Point of Contact vs Rent: when the point of contact is an agent the median rent is the highest. It is almost three times the median cost of contacting an owner.
Point of Contact vs Size: The relationship between size and point of contact being an agent or owner are statistically similar. Yet the size when contacting an agent is greater.
# Relationship between House Rent and House Size
x = rent_df["Rent"]
y = rent_df["Size"]
colors = rent_df["Size"]
sizes = rent_df["Size"]
plt.xlabel("Rent")
plt.ylabel("Size SqFt")
plt.ticklabel_format(style="plain")
plt.scatter(x, y, c=colors, s=sizes, alpha=0.3, cmap="RdBu")
plt.colorbar()
plt.show()
This analysis shows a more visible outlier than in the original grid plot analysis where rent is 3.5 M yet size is only 3000 SqFt.
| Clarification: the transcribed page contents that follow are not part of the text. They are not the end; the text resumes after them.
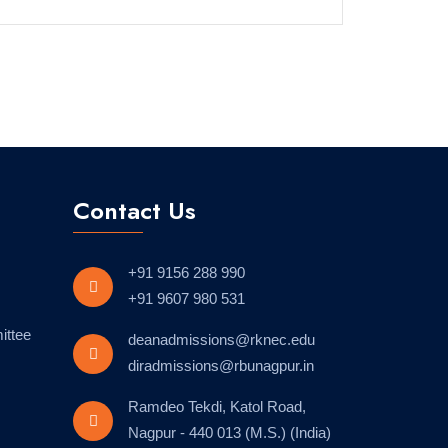
Contact Us
+91 9156 288 990
+91 9607 980 531
ittee
deanadmissions@rknec.edu
diradmissions@rbunagpur.in
Ramdeo Tekdi, Katol Road,
Nagpur - 440 013 (M.S.) (India)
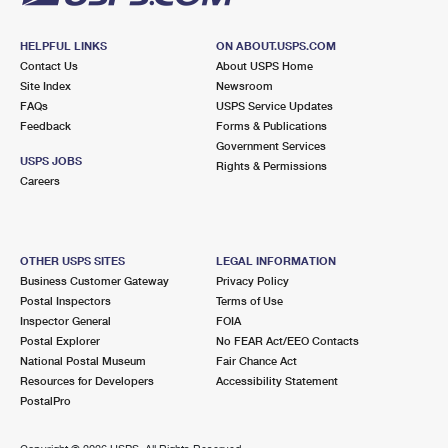
HELPFUL LINKS
ON ABOUT.USPS.COM
Contact Us
About USPS Home
Site Index
Newsroom
FAQs
USPS Service Updates
Feedback
Forms & Publications
Government Services
USPS JOBS
Rights & Permissions
Careers
OTHER USPS SITES
LEGAL INFORMATION
Business Customer Gateway
Privacy Policy
Postal Inspectors
Terms of Use
Inspector General
FOIA
Postal Explorer
No FEAR Act/EEO Contacts
National Postal Museum
Fair Chance Act
Resources for Developers
Accessibility Statement
PostalPro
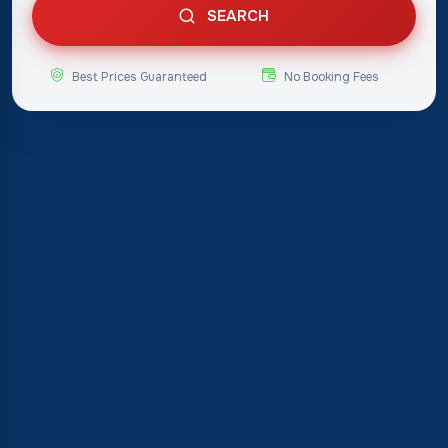
SEARCH
Best Prices Guaranteed
No Booking Fees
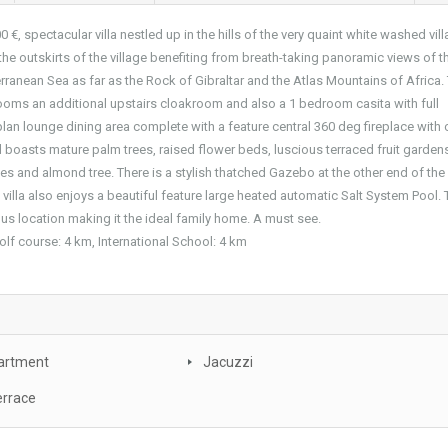
0 €, spectacular villa nestled up in the hills of the very quaint white washed vil
the outskirts of the village benefiting from breath-taking panoramic views of t
rranean Sea as far as the Rock of Gibraltar and the Atlas Mountains of Africa.
oms an additional upstairs cloakroom and also a 1 bedroom casita with full
an lounge dining area complete with a feature central 360 deg fireplace with
boasts mature palm trees, raised flower beds, luscious terraced fruit garden
es and almond tree. There is a stylish thatched Gazebo at the other end of the
lla also enjoys a beautiful feature large heated automatic Salt System Pool. 
ous location making it the ideal family home. A must see.
olf course: 4 km, International School: 4 km
artment
Jacuzzi
errace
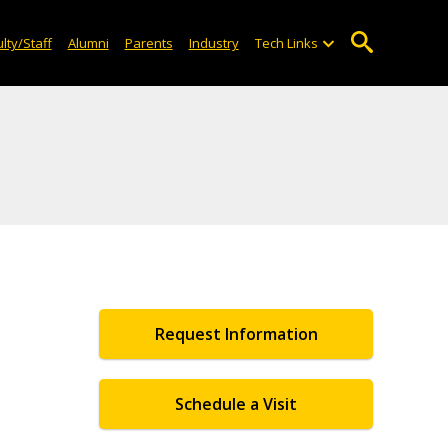
lty/Staff
Alumni
Parents
Industry
Tech Links
Request Information
Schedule a Visit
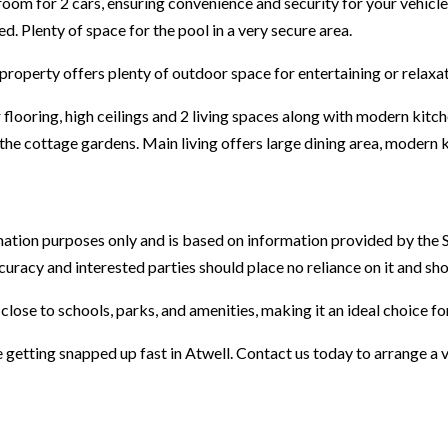
oom for 2 cars, ensuring convenience and security for your vehicles
d. Plenty of space for the pool in a very secure area.
property offers plenty of outdoor space for entertaining or relaxat
flooring, high ceilings and 2 living spaces along with modern kit
 the cottage gardens. Main living offers large dining area, modern
mation purposes only and is based on information provided by the 
ccuracy and interested parties should place no reliance on it and s
 close to schools, parks, and amenities, making it an ideal choice for
 getting snapped up fast in Atwell. Contact us today to arrange a 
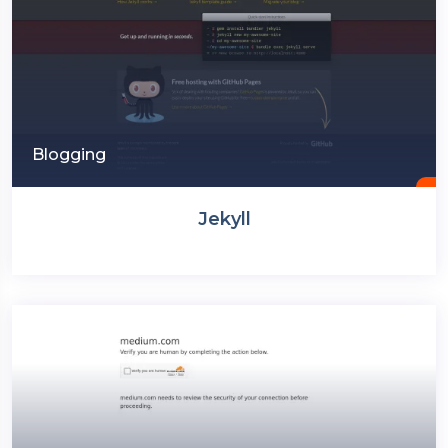
Blogging
Jekyll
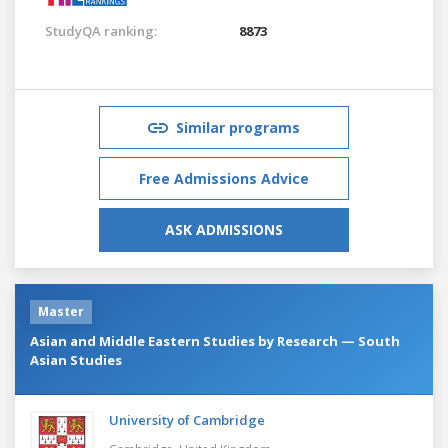
StudyQA ranking:
8873
Similar programs
Free Admissions Advice
ASK ADMISSIONS
Master
Asian and Middle Eastern Studies by Research — South
Asian Studies
University of Cambridge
Further this shows that rent does not necessarily increase with size to a large extent.
# Multivariate analysis of Size vs Rent and BHK
fig = make_subplots(
rows=1, cols=1, subplot_titles=("Scatter Plot of Size vs Rent and BHK")
)
fig.append_trace(
go.Scatter(
x=rent_df["BHK"].values,
y=rent_df["Size"].values,
name="Size vs Rent and BHK",
mode="markers",
marker_color=rent_df["BHK"],
marker_size=rent_df["Rent"] / 20000,
),
row=1,
col=1,
)
fig.update_layout(legend={"itemsizing": "trace"})
fig.update_layout(
showlegend=False,
title=dict(text="Scatter Plots for Multivariate Analysis", font=dict(size=30)),
height=1500,
)
fig["layout"]["xaxis1"]["title"] = "BHK"
fig["layout"]["yaxis1"]["title"] = "Size in SqFt"
fig.show()
# Analysis using K-means clustering
rent_kmeans = rent_df.loc[:, ["Rent", "Size"]].values
wcss = []
for i in range(1, 11):
kmeans = KMeans(n_clusters=i, init="k-means++", random_state=42)
kmeans.fit(rent_kmeans)
# inertia method returns wcss for that model
wcss.append(kmeans.inertia_)
# plot graph of elbow method
sns.lineplot(wcss, marker="o", color="red")
plt.title("The Elbow Method")
plt.xlabel("Number of clusters")
plt.ylabel("WCSS")
plt.show()
# Optimal clustering is 3
# K-Means operations
kmeans = KMeans(n_clusters=3, init="k-means++", random_state=43)
SqFt_kmeans = kmeans.fit_predict(rent_kmeans)
# visualising the Kmeans
plt.scatter(rent_kmeans[:, 0], rent_kmeans[:, 1], s=10, c="mediumpurple")
plt.scatter(
kmeans.cluster_centers_[:, 0], kmeans.cluster_centers_[:, 1], s=100, c="red"
)
plt.title("Clusters of Properties")
plt.xlabel("Rent")
plt.ylabel("Size in SqFt")
plt.show()
This analysis is done using K-Means clustering. This attempts to divide n observations into k clusters in which each observation belongs to the cluster with the nearest mean. Hence, The properties will be clustered by the group which they best fit by rent and size.